Thursday, October 05, 2006

Will Wikipedia Mean the End Of Traditional Encyclopedias? -

An interesting give-and-take between Jimmy Wales, founder of Wikipedia and Dale Hoiberg, editor-in-chief of the Encyclopedia Britannica on the Wall Street Journal website—Will Wikipedia Mean the End Of Traditional Encyclopedias? - It is a fascinating give-and-take about the values of Wikipedia's open editing system versus Encyclopedia Britannica's closed system of editors and fact checkers.

In my mind, this is a battle between dead-wood publishing versus electronic publishing, even though Britannica is now available online. The difference between the two is that you need to pay to access Britannica's full source material while Wikipedia's content is totally free. People, especially kids in school want information rapidly and are not going to sit still for getting abbreviated content unless they can pay. Consider this course for e-commerce. Here is the free content from Encyclopedia Britannica and here is the content from Wikepedia.

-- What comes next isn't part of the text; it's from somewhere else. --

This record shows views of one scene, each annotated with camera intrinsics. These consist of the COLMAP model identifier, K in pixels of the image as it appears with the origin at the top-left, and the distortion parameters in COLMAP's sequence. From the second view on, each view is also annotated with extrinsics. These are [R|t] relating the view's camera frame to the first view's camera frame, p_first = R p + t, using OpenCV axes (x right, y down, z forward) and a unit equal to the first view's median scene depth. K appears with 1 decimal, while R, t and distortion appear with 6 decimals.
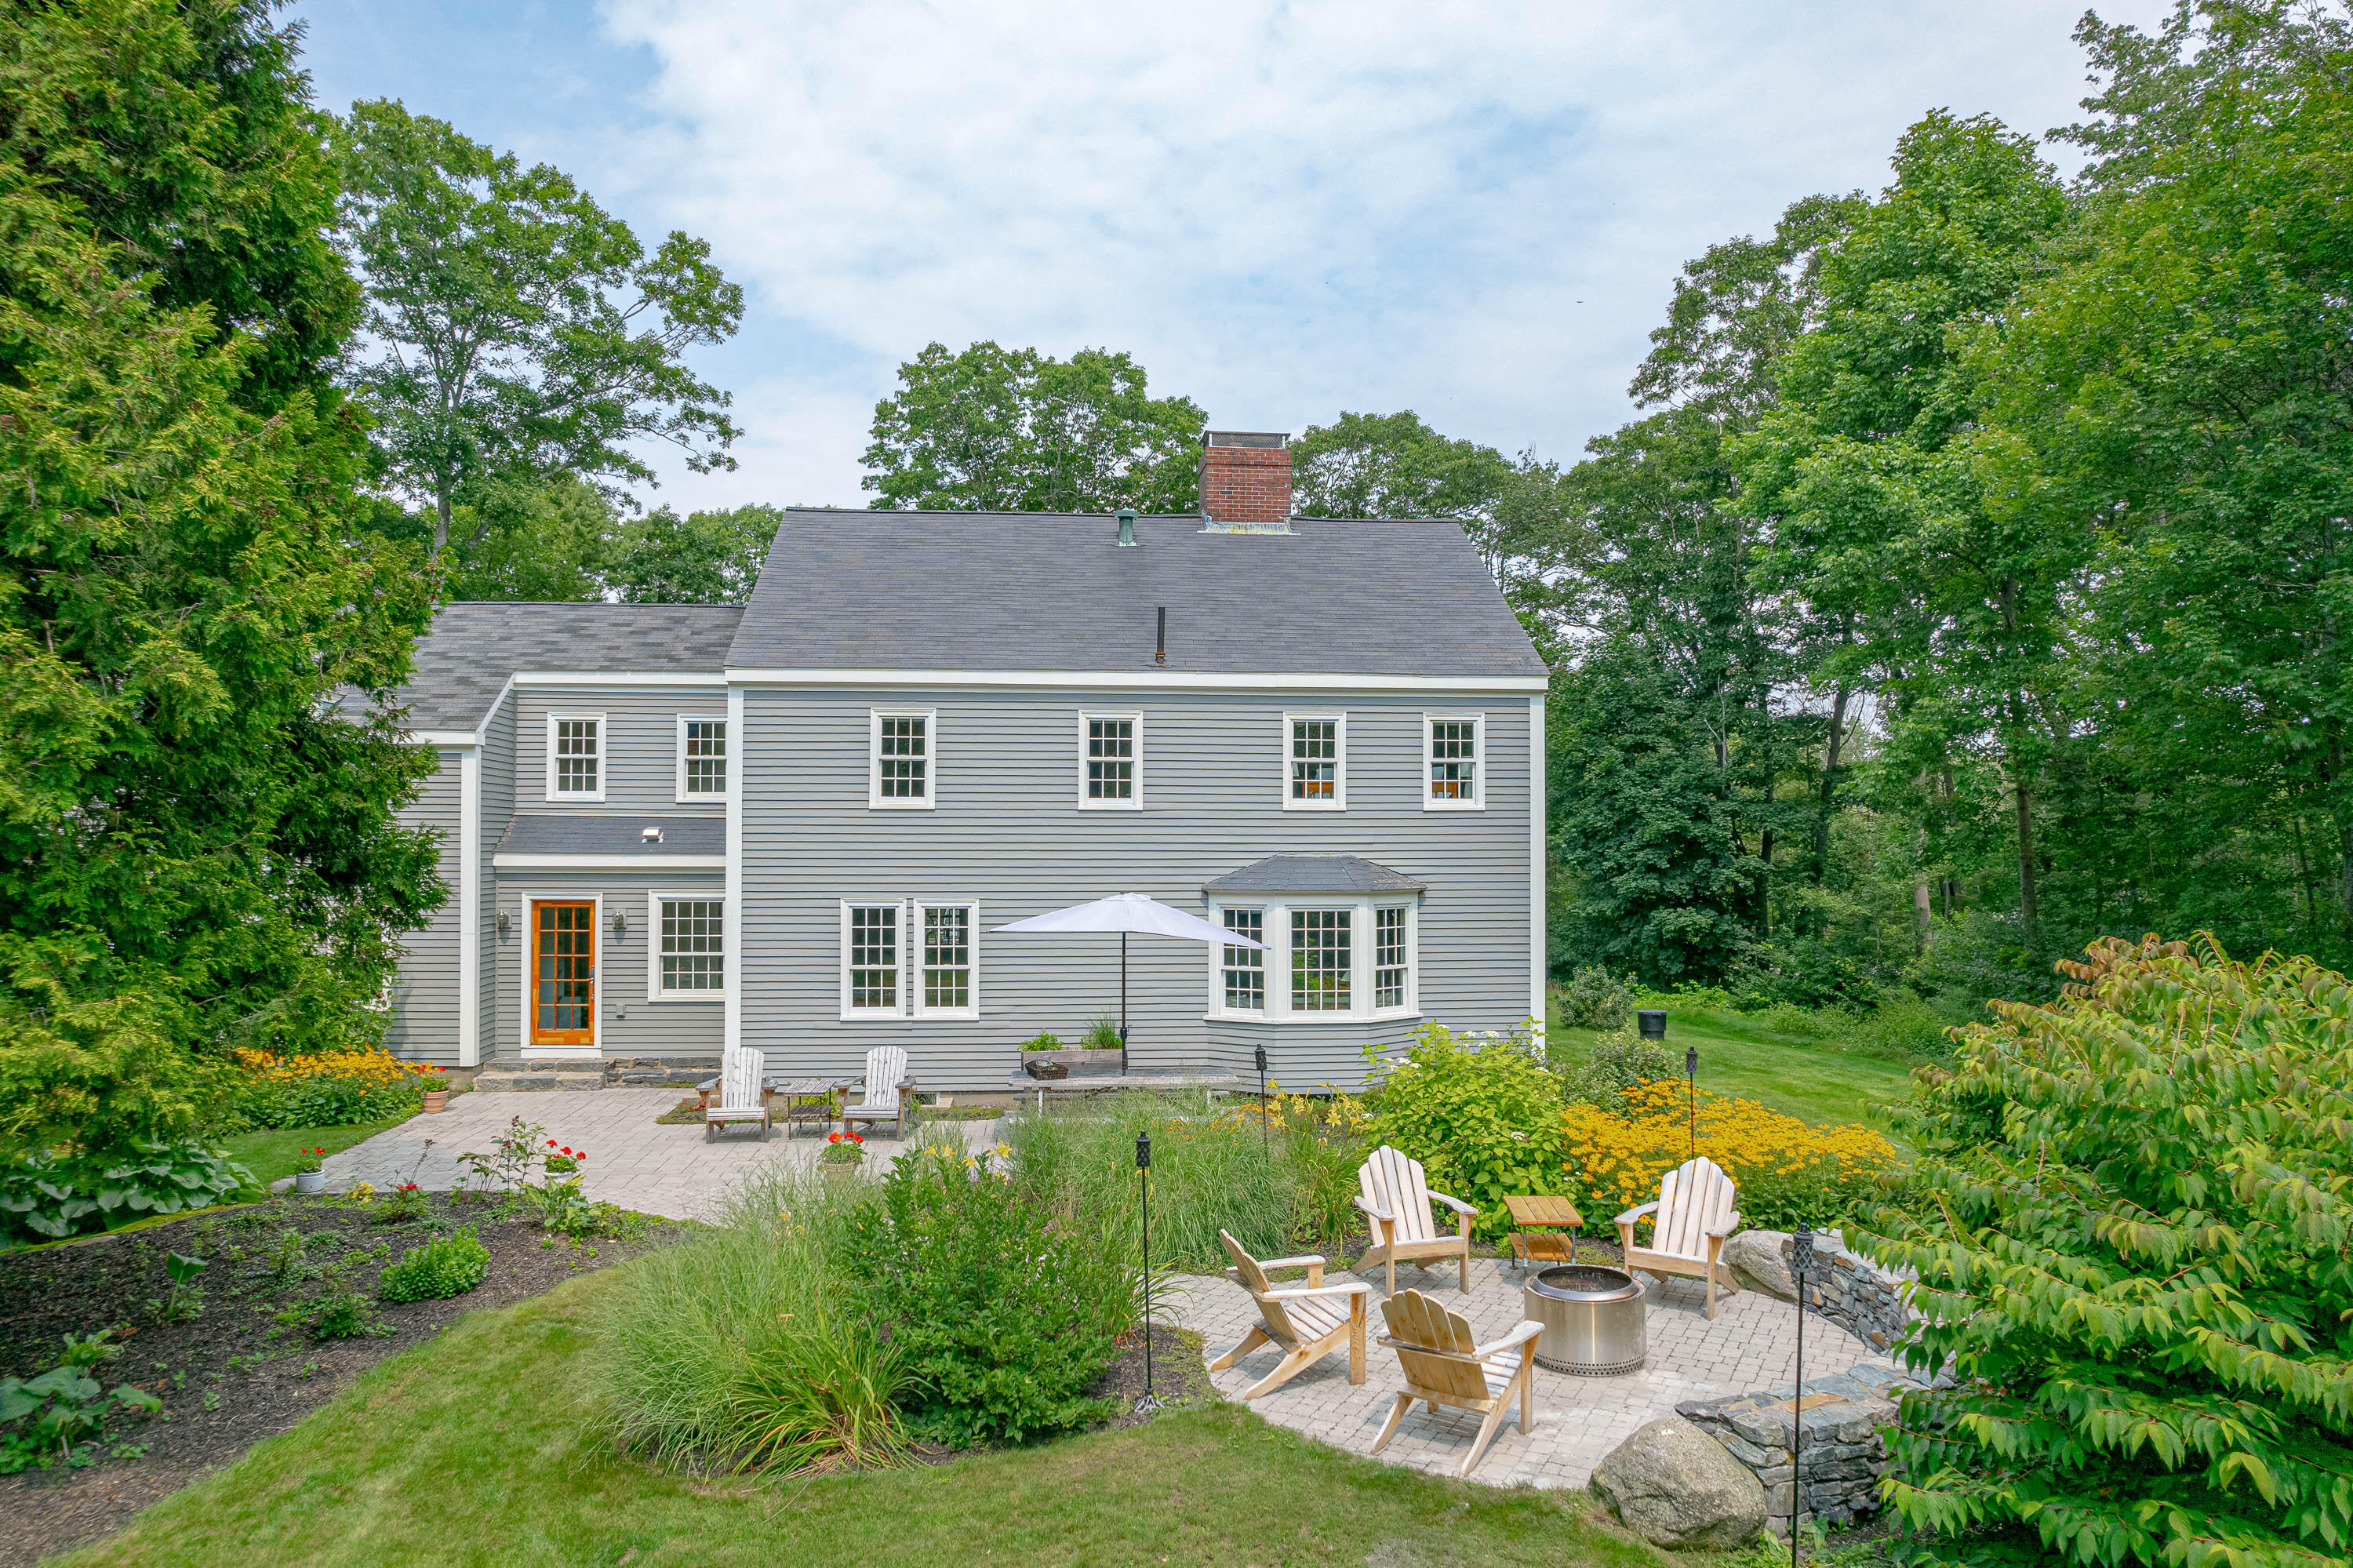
lens RADIAL K [[1499.6, 0, 1111.9], [0, 1499.6, 772.5], [0, 0, 1]] dist [-0.003884, 0.000954]
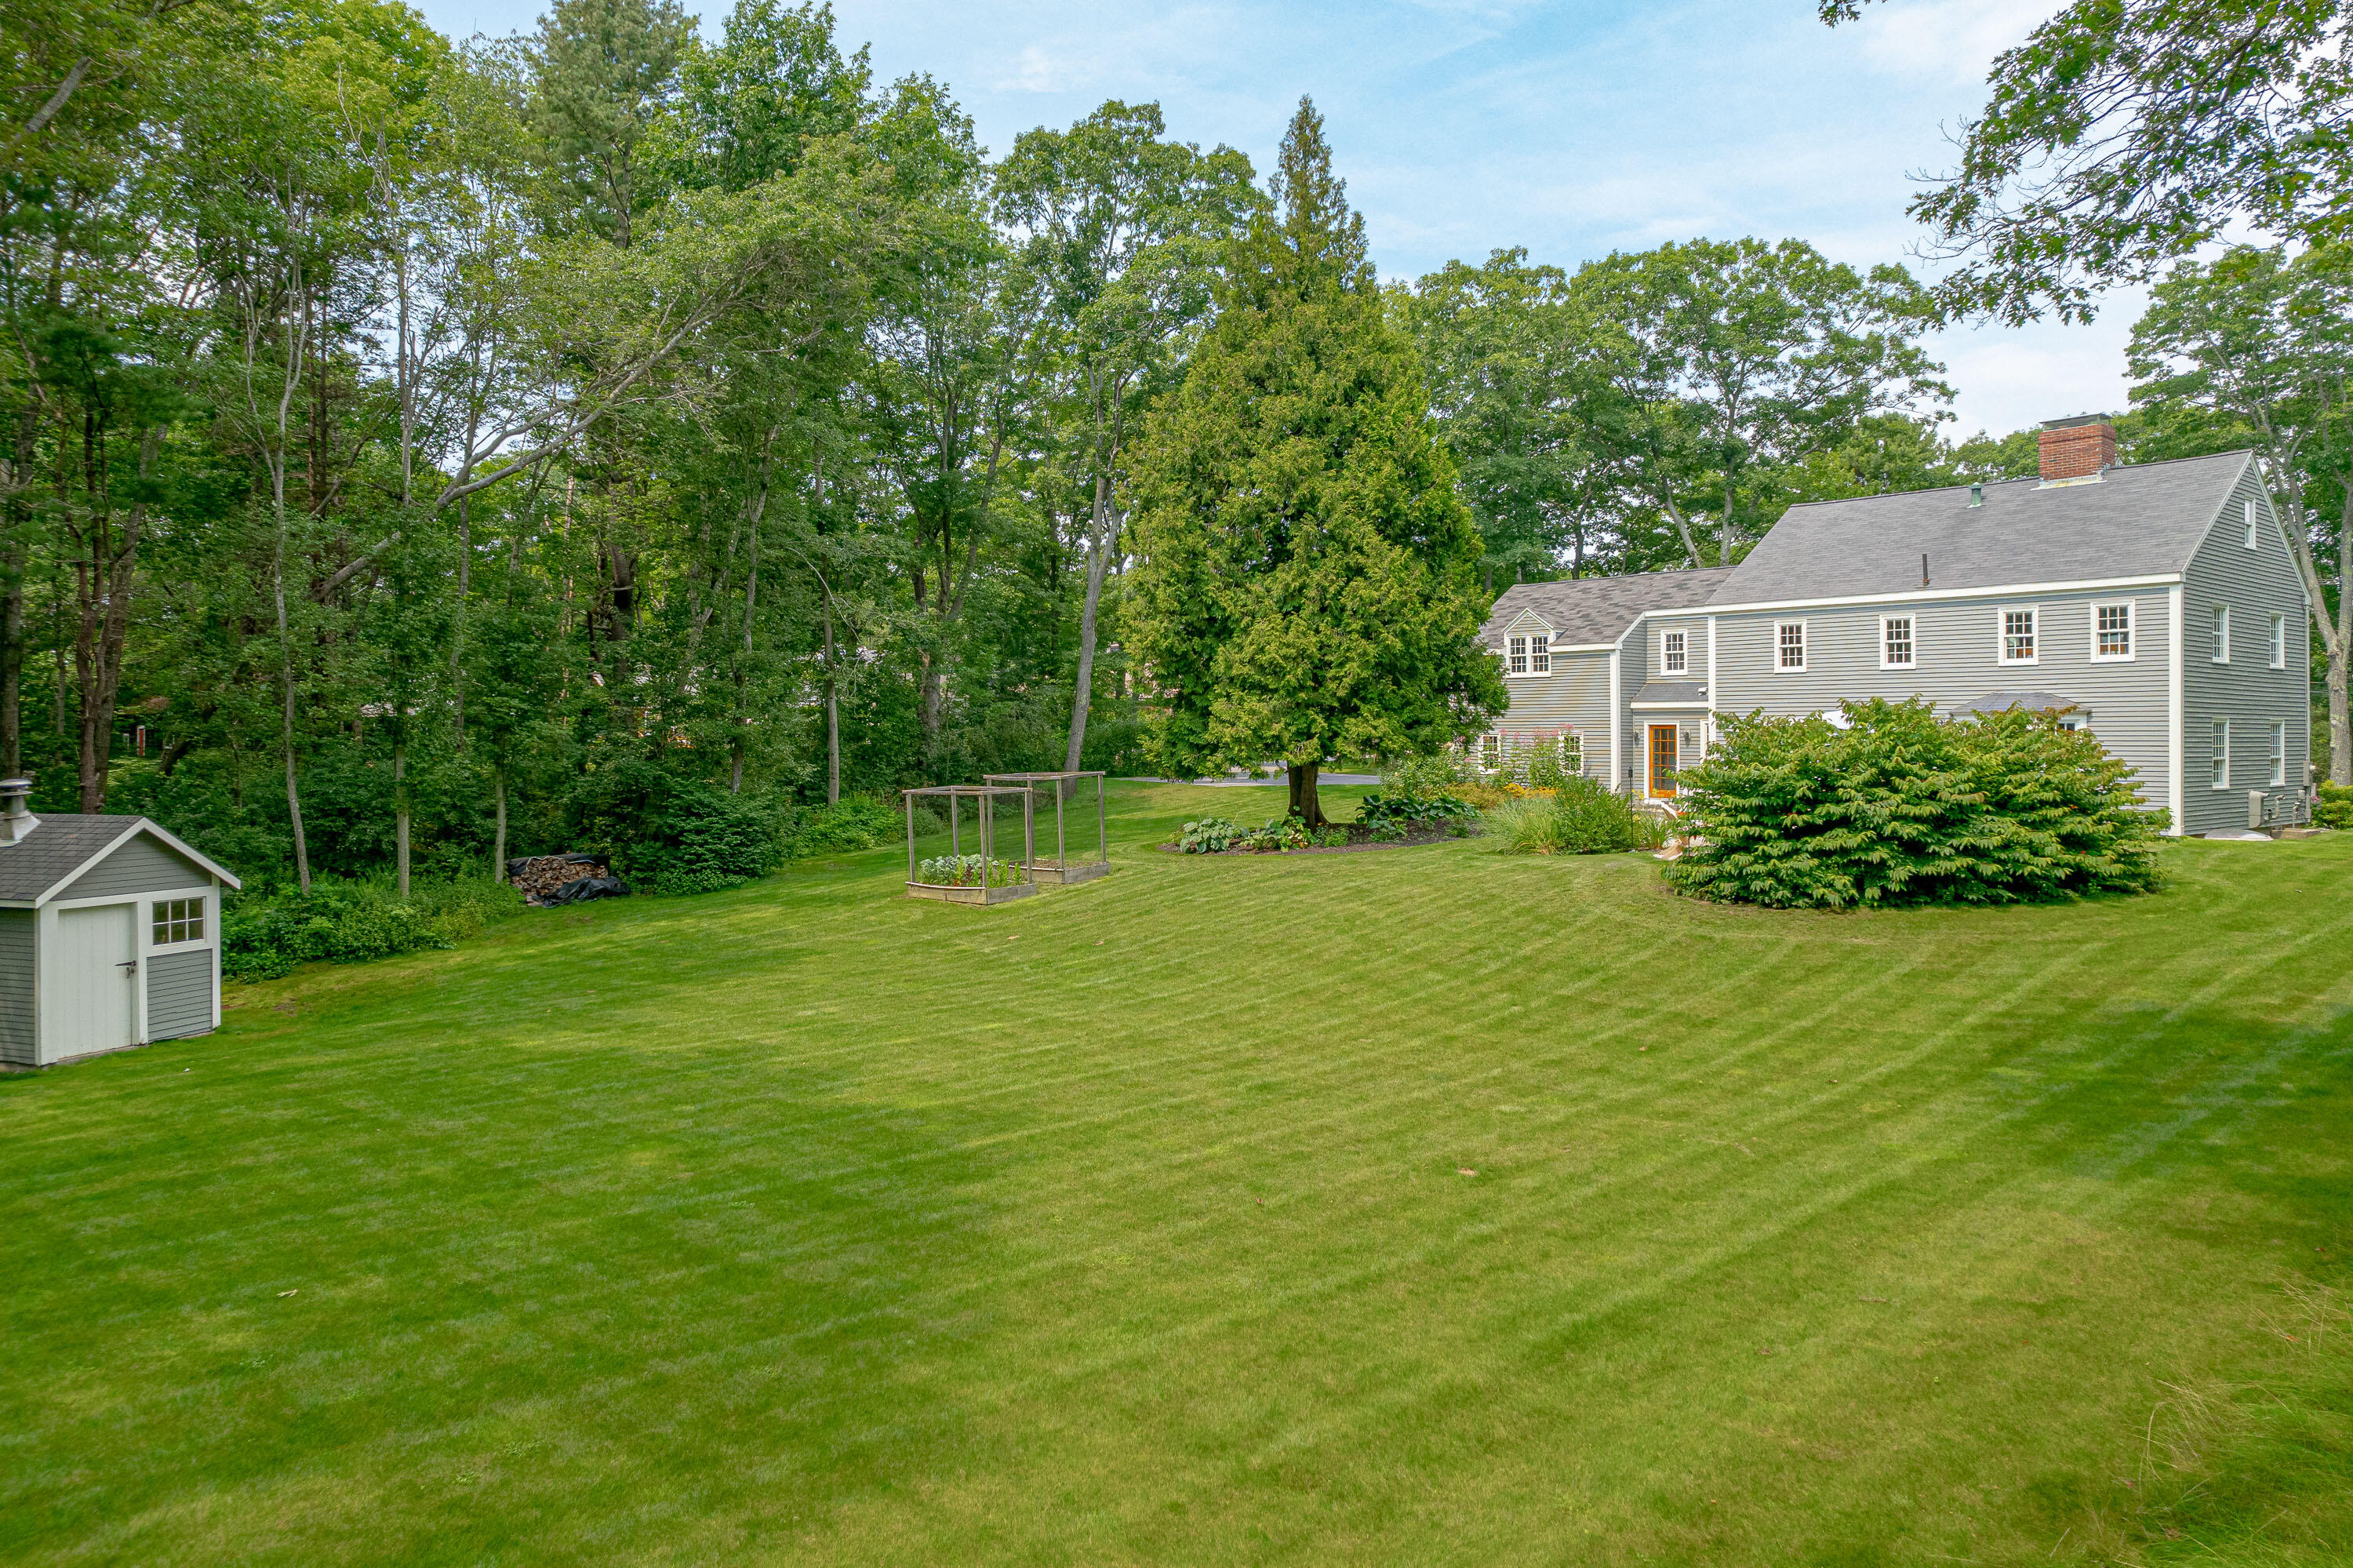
lens RADIAL K [[1499.6, 0, 1111.9], [0, 1499.6, 772.5], [0, 0, 1]] dist [-0.003884, 0.000954]
pose [[0.562751, 0.021574, -0.826345, 0.868648], [0.035465, 0.998109, 0.050210, 0.022366], [0.825865, -0.057562, 0.560922, -0.725130]]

The drawback with Encyclopedia Britannica's entry is that it provides only 75 of the full 683 word entry. You have to pay for anything more. There is a free trial, but then afterwards its $69.95 a year.

Wikipedia offers over 3,000 words but its drawback is that it does not offer any references or sources., but there are links to a host of related terms used within the document. And that is Hoiberg's chief charge against Wikipedia. Because it is open to anyone to edit, there is the threat of "vandalism" from purposely posting erroneous data.

My gut feeling is that the pay for information business model of the Encyclopedia Britannica is never going to survive. People will rely on the free Wikipedia more and more. And the key to using this data is to rely on the old consumer warning Caveat emptor.

Wednesday, October 04, 2006

Andrew Sullivan | The Daily Dish: Instant Messages

So Andrew Sullivan, in the wake of the Mark Foley scandal, wonders why people save their instant messages (Andrew Sullivan | The Daily Dish: Instant Messages). This is why my gut tells me that the Web 2.0 wonders (i.e., blogs, wikis, etc.) that are supposed to revolutionize learning in the corporate world, will not happen for at least another 20 years.

Wholesale adoption of these tools will not take place as long as the movers and shakers who hold the purse strings remain ignorant of technology. Sure they use computers, but they only know what needs to be known, for instance, send a memo via email, complete an online form, or create an Excel spreadsheet.

Everything else is pure mumbo-jumbo to them. Change will not occur until the current in-school generation that is growing up with the likes of You Tube and MySpace reach senior management positions will you see massive adoption of these tools.

Sunday, October 01, 2006

Podcasting to train

An interesting paper, titled Podcasting: Co-opting MP3 Players for Education and Training Purposes makes some interesting points about how podcasting can be implemented into the corporate training world. Yet, something about it nags at me. Yes, hearing a voice providing instruction is many times better than reading—although some would argue there are those who learn better by reading rather than listening—it is still somewhat impractical unless wedded to some other form of training.